### [Brief]
Say how many lines in the entries below have the word "optional" in them, giving only the number.

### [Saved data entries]
*** Begin section ***

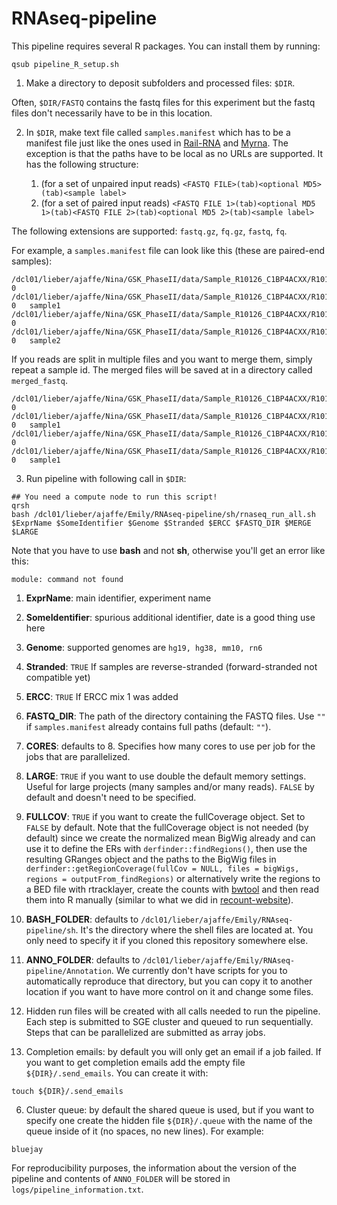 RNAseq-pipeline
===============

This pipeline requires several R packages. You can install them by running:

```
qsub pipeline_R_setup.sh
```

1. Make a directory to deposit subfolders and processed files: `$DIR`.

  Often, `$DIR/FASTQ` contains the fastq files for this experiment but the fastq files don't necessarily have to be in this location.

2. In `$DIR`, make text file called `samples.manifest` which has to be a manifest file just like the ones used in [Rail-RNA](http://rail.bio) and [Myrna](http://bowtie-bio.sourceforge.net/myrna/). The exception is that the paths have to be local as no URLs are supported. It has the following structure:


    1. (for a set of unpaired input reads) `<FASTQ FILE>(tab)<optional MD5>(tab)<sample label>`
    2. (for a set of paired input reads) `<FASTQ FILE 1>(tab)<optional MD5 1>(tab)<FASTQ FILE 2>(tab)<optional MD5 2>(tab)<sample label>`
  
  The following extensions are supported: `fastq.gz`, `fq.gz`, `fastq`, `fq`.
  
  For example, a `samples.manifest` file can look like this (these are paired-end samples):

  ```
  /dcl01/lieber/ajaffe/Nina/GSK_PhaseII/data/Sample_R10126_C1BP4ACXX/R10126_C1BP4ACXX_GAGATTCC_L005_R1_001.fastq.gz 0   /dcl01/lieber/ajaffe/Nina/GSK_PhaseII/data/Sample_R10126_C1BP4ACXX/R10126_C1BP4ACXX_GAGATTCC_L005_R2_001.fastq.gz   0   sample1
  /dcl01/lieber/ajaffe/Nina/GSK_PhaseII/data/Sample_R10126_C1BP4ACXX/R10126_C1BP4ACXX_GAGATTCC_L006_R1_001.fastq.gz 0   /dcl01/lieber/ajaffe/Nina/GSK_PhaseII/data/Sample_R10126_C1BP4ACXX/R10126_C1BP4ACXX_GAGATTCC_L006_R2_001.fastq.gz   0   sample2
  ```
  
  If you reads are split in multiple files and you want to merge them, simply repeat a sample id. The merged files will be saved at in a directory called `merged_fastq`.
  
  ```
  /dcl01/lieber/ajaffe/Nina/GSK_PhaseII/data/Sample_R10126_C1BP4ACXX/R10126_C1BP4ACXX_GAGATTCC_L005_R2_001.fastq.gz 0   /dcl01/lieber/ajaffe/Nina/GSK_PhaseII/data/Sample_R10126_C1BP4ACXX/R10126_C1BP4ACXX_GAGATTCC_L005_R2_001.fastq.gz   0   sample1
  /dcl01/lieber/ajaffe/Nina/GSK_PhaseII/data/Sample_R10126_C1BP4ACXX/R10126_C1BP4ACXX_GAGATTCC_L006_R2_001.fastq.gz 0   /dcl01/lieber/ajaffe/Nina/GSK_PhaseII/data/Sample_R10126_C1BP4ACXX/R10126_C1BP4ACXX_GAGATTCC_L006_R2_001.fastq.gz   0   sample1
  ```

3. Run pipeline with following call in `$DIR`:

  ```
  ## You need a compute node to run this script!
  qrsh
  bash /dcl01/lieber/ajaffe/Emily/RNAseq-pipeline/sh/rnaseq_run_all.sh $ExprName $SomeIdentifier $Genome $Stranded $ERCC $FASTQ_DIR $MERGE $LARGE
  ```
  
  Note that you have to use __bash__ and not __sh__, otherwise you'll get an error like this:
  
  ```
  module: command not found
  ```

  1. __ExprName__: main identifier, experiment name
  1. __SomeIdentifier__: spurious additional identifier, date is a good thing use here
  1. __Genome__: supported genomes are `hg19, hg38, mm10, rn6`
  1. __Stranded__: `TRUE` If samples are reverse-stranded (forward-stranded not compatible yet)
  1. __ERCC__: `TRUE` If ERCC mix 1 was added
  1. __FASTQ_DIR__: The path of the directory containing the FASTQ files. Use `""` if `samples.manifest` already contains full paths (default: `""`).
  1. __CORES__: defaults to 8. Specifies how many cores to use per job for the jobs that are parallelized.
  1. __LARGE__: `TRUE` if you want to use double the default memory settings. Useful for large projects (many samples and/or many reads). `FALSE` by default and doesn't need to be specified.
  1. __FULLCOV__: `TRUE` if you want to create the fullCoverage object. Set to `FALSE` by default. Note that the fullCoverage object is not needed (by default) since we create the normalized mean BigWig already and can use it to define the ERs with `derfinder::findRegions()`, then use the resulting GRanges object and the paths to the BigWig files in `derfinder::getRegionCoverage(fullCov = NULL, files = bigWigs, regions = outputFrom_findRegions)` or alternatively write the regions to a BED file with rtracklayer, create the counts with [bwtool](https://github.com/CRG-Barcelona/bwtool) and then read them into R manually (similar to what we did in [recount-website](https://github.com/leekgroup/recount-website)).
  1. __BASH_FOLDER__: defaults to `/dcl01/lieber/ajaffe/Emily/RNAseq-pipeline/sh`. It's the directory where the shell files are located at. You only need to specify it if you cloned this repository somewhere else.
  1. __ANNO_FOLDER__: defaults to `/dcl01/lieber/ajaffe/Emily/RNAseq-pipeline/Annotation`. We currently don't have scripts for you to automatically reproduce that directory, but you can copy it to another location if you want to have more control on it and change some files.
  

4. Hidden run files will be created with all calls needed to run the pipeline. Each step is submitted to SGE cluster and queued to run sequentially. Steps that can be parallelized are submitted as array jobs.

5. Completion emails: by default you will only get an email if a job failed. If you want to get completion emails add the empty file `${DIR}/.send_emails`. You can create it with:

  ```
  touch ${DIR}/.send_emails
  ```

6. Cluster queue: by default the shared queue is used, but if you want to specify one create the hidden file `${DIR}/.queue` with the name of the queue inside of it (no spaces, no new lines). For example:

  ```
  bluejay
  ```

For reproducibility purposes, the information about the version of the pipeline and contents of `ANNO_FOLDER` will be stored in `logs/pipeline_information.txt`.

*** End section ***

### [Your response]
2